_Written task:_ Please give an exact transcription of the lines below, from the one that contains "bằng dụng cụ" to the very last, with no other lines.

Records excerpted from a collection
□ □ □

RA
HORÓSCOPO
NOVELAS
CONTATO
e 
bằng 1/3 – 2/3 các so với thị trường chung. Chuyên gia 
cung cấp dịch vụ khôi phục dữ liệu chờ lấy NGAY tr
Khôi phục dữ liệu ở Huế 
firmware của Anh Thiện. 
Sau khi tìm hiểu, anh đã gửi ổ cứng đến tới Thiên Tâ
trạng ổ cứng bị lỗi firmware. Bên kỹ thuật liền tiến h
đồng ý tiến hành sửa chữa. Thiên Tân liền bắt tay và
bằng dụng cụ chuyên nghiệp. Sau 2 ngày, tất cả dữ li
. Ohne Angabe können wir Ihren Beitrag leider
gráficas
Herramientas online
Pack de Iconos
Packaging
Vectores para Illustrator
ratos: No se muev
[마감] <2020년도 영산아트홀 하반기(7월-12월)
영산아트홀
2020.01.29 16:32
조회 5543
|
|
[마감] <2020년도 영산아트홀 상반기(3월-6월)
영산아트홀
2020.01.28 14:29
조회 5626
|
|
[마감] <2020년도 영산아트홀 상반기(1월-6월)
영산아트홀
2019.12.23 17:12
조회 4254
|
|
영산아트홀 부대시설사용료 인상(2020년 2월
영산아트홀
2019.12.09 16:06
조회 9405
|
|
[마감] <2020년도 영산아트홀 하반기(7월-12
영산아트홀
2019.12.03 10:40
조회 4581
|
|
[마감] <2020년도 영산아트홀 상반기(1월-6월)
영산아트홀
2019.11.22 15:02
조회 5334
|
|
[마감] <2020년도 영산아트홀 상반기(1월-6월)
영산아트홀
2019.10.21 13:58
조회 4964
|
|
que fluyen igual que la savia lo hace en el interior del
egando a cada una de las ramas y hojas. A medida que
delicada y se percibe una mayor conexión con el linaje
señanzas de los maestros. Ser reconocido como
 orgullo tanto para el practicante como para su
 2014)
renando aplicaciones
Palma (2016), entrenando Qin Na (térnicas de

□ □ □

_Exercise result:_
bằng dụng cụ chuyên nghiệp. Sau 2 ngày, tất cả dữ li
. Ohne Angabe können wir Ihren Beitrag leider
gráficas
Herramientas online
Pack de Iconos
Packaging
Vectores para Illustrator
ratos: No se muev
[마감] <2020년도 영산아트홀 하반기(7월-12월)
영산아트홀
2020.01.29 16:32
조회 5543
|
|
[마감] <2020년도 영산아트홀 상반기(3월-6월)
영산아트홀
2020.01.28 14:29
조회 5626
|
|
[마감] <2020년도 영산아트홀 상반기(1월-6월)
영산아트홀
2019.12.23 17:12
조회 4254
|
|
영산아트홀 부대시설사용료 인상(2020년 2월
영산아트홀
2019.12.09 16:06
조회 9405
|
|
[마감] <2020년도 영산아트홀 하반기(7월-12
영산아트홀
2019.12.03 10:40
조회 4581
|
|
[마감] <2020년도 영산아트홀 상반기(1월-6월)
영산아트홀
2019.11.22 15:02
조회 5334
|
|
[마감] <2020년도 영산아트홀 상반기(1월-6월)
영산아트홀
2019.10.21 13:58
조회 4964
|
|
que fluyen igual que la savia lo hace en el interior del
egando a cada una de las ramas y hojas. A medida que
delicada y se percibe una mayor conexión con el linaje
señanzas de los maestros. Ser reconocido como
 orgullo tanto para el practicante como para su
 2014)
renando aplicaciones
Palma (2016), entrenando Qin Na (térnicas de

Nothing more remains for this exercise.